Anything that is commonly understood as the province of teenage girls or their proxies—any girl, really, with hair that has something to do and patented Dreamskin—is understood to be something dumb. A “selfie” is understood to be dumb, and it really is, but it’s also the ordering feature of the internet, or rather, of the individual internets we create and re-create daily in our own images. A selfie is a photograph taken by a person of themselves for use as an avatar, maybe, or more often for the kind of portraiture that seems gray and naked but is really a conceptually sophisticated, self-adjudicated pose and articulation; selfies are more exposing and exposed than whatever random angle another photographer might find on their or the eventual viewer’s behalf. (If that even happens anymore; if it’s even possible to have a photo taken without its subject demanding to see and approve it.)

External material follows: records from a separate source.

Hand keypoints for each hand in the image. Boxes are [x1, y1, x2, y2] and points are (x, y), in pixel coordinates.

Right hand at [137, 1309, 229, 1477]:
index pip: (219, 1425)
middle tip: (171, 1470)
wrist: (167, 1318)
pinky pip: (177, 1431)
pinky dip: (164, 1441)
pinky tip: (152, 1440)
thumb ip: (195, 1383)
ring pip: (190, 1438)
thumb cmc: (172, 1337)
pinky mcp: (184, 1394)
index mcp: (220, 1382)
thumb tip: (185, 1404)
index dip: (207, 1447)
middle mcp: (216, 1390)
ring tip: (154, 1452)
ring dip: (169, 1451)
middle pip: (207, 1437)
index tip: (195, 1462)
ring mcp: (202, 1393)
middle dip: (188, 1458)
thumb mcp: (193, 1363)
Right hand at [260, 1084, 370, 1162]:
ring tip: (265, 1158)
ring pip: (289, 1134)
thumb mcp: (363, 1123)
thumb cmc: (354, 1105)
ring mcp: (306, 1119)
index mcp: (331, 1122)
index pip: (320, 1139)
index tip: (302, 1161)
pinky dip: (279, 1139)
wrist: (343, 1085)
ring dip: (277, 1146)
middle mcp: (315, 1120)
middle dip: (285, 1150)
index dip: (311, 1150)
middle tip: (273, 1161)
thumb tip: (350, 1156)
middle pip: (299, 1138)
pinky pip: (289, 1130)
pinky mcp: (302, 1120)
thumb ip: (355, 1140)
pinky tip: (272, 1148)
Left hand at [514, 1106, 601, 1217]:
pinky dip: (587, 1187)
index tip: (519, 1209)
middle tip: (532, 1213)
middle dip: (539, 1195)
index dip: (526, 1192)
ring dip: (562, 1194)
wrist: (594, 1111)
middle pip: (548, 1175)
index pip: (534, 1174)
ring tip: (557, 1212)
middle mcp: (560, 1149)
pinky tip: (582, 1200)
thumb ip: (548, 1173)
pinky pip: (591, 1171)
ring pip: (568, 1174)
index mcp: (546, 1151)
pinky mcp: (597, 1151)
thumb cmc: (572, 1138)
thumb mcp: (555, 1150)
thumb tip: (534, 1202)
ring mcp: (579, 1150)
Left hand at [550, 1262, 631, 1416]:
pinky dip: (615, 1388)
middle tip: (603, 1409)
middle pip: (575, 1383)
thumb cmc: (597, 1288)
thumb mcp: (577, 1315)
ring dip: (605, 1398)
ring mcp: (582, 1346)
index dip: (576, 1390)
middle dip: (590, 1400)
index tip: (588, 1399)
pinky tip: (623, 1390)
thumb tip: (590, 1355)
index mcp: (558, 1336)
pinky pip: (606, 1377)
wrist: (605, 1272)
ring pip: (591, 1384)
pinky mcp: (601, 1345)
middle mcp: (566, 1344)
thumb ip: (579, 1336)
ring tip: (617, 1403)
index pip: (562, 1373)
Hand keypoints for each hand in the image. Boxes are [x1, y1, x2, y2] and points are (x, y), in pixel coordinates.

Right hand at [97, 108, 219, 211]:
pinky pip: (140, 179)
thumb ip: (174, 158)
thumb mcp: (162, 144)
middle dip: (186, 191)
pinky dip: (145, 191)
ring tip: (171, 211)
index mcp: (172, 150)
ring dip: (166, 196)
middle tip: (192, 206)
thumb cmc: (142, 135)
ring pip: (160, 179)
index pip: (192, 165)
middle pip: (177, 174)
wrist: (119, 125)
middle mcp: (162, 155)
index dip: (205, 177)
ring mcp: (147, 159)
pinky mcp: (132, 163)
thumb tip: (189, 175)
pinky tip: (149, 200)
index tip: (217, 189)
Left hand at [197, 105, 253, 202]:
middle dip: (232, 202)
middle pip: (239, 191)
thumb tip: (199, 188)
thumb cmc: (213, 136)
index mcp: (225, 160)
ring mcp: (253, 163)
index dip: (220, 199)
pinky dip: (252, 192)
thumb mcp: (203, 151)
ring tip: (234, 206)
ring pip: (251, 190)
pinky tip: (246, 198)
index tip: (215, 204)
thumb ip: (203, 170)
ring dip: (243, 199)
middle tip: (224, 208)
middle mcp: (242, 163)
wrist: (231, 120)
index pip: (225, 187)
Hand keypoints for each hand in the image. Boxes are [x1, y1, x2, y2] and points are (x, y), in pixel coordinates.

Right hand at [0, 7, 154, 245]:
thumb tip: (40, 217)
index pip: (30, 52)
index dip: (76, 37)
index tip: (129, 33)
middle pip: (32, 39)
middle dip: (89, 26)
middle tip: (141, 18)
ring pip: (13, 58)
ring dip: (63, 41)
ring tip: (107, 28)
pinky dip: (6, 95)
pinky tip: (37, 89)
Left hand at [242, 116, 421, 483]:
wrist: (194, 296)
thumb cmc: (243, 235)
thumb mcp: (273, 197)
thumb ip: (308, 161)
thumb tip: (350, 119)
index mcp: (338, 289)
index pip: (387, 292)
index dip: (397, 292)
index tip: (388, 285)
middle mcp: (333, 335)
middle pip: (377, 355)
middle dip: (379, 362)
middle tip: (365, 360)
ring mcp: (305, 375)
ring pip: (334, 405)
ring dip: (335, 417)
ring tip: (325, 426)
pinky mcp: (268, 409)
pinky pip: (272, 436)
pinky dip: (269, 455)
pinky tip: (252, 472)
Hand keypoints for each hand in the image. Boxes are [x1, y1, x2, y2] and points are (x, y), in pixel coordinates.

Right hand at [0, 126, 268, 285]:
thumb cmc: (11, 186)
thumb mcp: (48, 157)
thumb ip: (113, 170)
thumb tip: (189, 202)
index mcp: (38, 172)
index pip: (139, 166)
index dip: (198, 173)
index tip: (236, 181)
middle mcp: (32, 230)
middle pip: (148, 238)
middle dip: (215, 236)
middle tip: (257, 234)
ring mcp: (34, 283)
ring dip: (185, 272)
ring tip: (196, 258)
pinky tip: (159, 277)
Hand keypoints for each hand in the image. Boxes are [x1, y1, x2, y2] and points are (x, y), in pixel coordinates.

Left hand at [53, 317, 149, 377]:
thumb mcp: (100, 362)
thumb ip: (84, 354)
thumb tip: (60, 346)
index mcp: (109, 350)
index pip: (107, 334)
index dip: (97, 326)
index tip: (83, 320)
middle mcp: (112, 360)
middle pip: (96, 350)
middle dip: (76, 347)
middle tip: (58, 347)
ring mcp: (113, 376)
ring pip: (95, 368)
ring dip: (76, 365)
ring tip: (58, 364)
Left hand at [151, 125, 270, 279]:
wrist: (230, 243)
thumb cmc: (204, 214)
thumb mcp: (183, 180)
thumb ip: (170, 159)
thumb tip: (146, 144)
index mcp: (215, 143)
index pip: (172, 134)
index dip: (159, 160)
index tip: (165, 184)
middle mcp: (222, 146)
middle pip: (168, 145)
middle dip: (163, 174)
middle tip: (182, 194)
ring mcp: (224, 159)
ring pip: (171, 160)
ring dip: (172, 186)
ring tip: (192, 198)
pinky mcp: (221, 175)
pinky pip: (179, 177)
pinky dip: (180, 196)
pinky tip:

“Selfie” is a conscious, natural pejorative; an anxious cutening of what is, essentially, a humiliation of Instagrammed self-regard. Contained in any selfie is an embrace of this type of embarrassment, or rather, an incorporation of it, where it is folded into an emboldened, satisfied who-gives-a-shitness (notably, this is also seen in the anarchic mien of barfing, smiling socialites who leave their heels stuck in sewer grates as velvety memento mori; they do good selfies). As the internet pervades even the littlest pockets of personal experience, so too has the idea that ever more specific, ever more aesthetically controlled visions of an individual—of a teenage girl with That Hair or otherwise—are virtually expected, almost required, and sort of appealing, despite the thing where everyone in a selfie is doing a Photo Booth face of smug, though adopted, insouciance, or wide-mouthed sex, or a grainy iPhone simulacrum of something approaching captured shame.